▶ _WRITTEN TASK A_
In the Bestival review, what does the writer blame for ruining the festival?
▶ _WRITTEN TASK B_
Pick up the Bestival review after its final sentence and keep writing it.

**** PASSAGE TO READ

Bestival - the inthenews.co.uk preview
 

Monday, 08, Sep 2008 03:23

inthenews.co.uk's Lewis Bazley blames foul weather for ruining a fantastic festival.

It's a little odd to find yourself travelling to a festival on a ferry but it only increases the sense of adventure ahead of an event that promises fun, frolics and fancy dress just off the south coast.

The same brimming excitement isn't even dimmed during a drizzly walk through the camp though traipsing past scores of people who've saved tennis court-sized spaces for their yet-to-arrive friends just isn't cricket, frankly.

********
**** PROVIDED MATERIAL

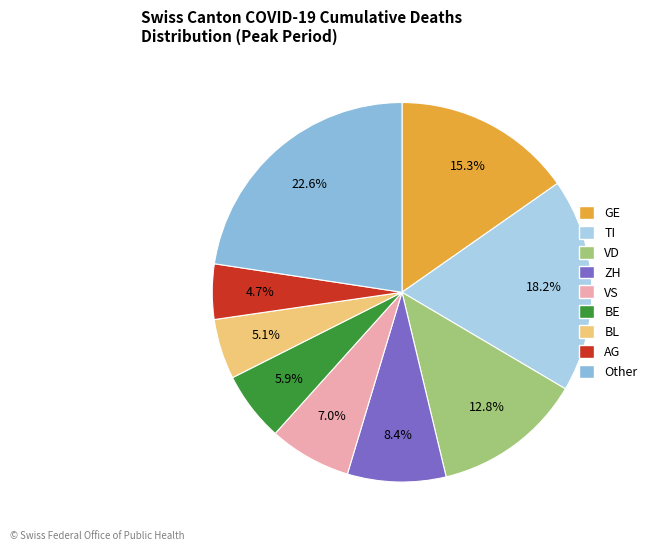

Count the number of slices in the pie.

9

********

▶ _WRITTEN RESPONSE A_
Foul weather.

▶ _WRITTEN RESPONSE B_
However, an amazing 12 hours of rain and high winds overnight - which makes you feel like an Arctic explorer as your tent thrashes around - are a precursor to a weekend that isn't going to be easy…

Friday September 5th

A massive delay to sawdust the main arena leaves the crowd hemmed in for an hour and all-but-encaged, leading one drunkard to make a poor taste Hillsborough 'joke'. But, to their credit, the stewards do a sterling job in instructing the waiting hoards to "walk slowly with us" after the fence has been dismantled. This would not work with the laddish V crowd while Reading's anti-establishment air would have seen the fence kicked down far earlier. Not so at Bestival, where we politely amble through to the sawdusted main arena and await the lineup changes.

Which haven't happened really. Instead, the first three bands - including Joe Lean and the Jing Jang Jong - are omitted from the bill and the gloomy indie rock of the Wedding Present begins the Bestival main event - with Peter Hook bass in tow, it's very 80s.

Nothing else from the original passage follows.